#### [Exercise instructions]
Extract from the entries below, exactly as given, only the lines from the line containing "(hpglpennumber 1)" to the line containing "(at 0 -100 0))", both lines included.

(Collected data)
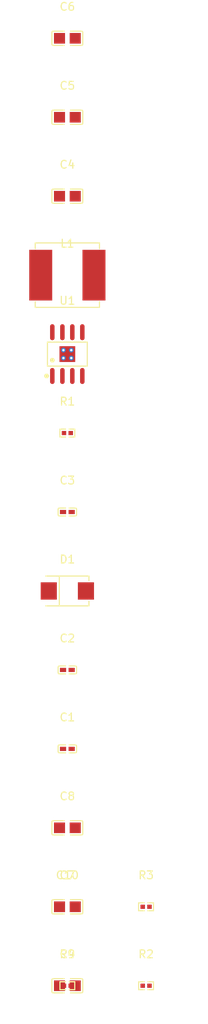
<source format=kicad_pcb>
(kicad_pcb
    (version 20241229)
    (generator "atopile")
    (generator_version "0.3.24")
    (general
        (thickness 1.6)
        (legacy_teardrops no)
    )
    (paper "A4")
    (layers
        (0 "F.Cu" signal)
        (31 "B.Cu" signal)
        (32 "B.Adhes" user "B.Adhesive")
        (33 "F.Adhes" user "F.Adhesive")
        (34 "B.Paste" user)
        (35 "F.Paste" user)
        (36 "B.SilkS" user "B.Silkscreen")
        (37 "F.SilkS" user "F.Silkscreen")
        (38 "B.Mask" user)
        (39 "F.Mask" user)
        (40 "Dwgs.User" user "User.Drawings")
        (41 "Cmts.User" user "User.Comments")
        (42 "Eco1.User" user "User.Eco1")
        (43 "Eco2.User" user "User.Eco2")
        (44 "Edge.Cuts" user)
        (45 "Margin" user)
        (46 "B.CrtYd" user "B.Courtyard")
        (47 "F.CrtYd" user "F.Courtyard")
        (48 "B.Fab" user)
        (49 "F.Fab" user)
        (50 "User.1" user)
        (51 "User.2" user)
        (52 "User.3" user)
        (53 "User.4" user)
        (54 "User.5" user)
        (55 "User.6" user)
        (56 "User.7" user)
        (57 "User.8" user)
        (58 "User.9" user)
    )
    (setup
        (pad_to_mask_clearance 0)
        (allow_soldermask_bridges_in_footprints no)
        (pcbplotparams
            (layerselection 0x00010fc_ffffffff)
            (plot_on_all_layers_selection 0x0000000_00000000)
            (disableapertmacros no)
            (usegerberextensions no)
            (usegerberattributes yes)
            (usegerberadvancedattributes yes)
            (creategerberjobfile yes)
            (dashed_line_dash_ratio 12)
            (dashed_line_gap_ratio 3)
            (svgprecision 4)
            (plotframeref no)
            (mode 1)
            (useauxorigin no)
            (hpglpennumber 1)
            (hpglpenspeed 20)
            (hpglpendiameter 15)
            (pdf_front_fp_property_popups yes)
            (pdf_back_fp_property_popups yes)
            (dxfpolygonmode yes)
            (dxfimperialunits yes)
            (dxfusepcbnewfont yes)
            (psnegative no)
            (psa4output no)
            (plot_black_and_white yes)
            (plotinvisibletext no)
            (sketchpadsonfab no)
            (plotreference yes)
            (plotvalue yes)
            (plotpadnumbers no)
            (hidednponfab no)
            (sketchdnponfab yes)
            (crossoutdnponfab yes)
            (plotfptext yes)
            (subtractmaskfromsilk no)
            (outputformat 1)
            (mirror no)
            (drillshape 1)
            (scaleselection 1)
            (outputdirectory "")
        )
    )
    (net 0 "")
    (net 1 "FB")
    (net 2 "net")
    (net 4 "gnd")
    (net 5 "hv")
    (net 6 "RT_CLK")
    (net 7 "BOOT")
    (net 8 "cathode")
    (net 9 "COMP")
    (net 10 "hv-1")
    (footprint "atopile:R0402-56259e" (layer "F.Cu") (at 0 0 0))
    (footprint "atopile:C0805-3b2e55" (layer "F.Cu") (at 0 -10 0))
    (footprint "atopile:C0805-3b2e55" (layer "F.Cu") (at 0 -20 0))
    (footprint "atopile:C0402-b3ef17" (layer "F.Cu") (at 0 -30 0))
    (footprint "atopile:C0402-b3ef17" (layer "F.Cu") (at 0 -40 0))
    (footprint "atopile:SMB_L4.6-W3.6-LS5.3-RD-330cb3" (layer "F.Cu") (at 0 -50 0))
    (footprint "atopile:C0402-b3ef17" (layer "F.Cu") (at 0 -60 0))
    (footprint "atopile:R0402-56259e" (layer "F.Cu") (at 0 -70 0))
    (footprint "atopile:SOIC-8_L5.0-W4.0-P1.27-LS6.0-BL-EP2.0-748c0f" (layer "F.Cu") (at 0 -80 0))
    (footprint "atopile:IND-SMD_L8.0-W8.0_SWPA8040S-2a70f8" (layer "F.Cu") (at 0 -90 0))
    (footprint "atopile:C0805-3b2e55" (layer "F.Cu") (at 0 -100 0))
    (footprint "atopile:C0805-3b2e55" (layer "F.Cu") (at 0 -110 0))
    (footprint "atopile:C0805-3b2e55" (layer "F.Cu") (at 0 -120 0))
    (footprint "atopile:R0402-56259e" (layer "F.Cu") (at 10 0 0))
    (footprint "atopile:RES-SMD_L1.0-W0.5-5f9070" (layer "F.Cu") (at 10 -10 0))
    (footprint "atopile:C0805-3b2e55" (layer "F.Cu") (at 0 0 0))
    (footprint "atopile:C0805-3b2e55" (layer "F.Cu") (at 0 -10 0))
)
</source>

==

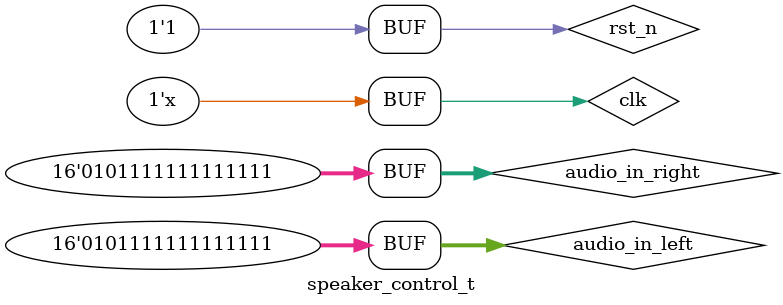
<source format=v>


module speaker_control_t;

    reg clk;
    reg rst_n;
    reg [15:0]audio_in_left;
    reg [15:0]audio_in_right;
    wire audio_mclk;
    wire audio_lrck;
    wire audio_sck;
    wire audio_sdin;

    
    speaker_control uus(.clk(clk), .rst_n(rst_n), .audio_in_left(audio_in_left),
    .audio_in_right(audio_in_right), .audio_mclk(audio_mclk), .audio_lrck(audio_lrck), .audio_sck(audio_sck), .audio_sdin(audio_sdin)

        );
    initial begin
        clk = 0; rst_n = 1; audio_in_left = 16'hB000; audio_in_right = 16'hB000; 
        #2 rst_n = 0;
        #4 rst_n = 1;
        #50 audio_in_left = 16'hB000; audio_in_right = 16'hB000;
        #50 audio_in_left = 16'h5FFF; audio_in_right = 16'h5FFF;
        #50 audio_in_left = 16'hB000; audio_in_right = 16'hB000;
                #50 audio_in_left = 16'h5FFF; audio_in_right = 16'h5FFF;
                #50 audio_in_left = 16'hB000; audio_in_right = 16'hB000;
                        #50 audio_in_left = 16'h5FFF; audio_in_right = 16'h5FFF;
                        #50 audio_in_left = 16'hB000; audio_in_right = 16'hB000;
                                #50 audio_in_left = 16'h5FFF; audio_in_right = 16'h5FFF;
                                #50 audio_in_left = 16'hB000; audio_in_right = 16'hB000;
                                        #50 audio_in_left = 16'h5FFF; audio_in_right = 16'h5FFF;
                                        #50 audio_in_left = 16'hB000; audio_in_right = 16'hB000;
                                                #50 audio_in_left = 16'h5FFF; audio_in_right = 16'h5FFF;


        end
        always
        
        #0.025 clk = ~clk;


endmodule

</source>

...

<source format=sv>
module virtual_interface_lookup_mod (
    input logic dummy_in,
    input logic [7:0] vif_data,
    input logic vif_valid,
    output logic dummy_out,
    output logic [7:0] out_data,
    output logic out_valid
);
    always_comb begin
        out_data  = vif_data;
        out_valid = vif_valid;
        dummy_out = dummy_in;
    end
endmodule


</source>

#### [Exercise solution]
            (hpglpennumber 1)
            (hpglpenspeed 20)
            (hpglpendiameter 15)
            (pdf_front_fp_property_popups yes)
            (pdf_back_fp_property_popups yes)
            (dxfpolygonmode yes)
            (dxfimperialunits yes)
            (dxfusepcbnewfont yes)
            (psnegative no)
            (psa4output no)
            (plot_black_and_white yes)
            (plotinvisibletext no)
            (sketchpadsonfab no)
            (plotreference yes)
            (plotvalue yes)
            (plotpadnumbers no)
            (hidednponfab no)
            (sketchdnponfab yes)
            (crossoutdnponfab yes)
            (plotfptext yes)
            (subtractmaskfromsilk no)
            (outputformat 1)
            (mirror no)
            (drillshape 1)
            (scaleselection 1)
            (outputdirectory "")
        )
    )
    (net 0 "")
    (net 1 "FB")
    (net 2 "net")
    (net 4 "gnd")
    (net 5 "hv")
    (net 6 "RT_CLK")
    (net 7 "BOOT")
    (net 8 "cathode")
    (net 9 "COMP")
    (net 10 "hv-1")
    (footprint "atopile:R0402-56259e" (layer "F.Cu") (at 0 0 0))
    (footprint "atopile:C0805-3b2e55" (layer "F.Cu") (at 0 -10 0))
    (footprint "atopile:C0805-3b2e55" (layer "F.Cu") (at 0 -20 0))
    (footprint "atopile:C0402-b3ef17" (layer "F.Cu") (at 0 -30 0))
    (footprint "atopile:C0402-b3ef17" (layer "F.Cu") (at 0 -40 0))
    (footprint "atopile:SMB_L4.6-W3.6-LS5.3-RD-330cb3" (layer "F.Cu") (at 0 -50 0))
    (footprint "atopile:C0402-b3ef17" (layer "F.Cu") (at 0 -60 0))
    (footprint "atopile:R0402-56259e" (layer "F.Cu") (at 0 -70 0))
    (footprint "atopile:SOIC-8_L5.0-W4.0-P1.27-LS6.0-BL-EP2.0-748c0f" (layer "F.Cu") (at 0 -80 0))
    (footprint "atopile:IND-SMD_L8.0-W8.0_SWPA8040S-2a70f8" (layer "F.Cu") (at 0 -90 0))
    (footprint "atopile:C0805-3b2e55" (layer "F.Cu") (at 0 -100 0))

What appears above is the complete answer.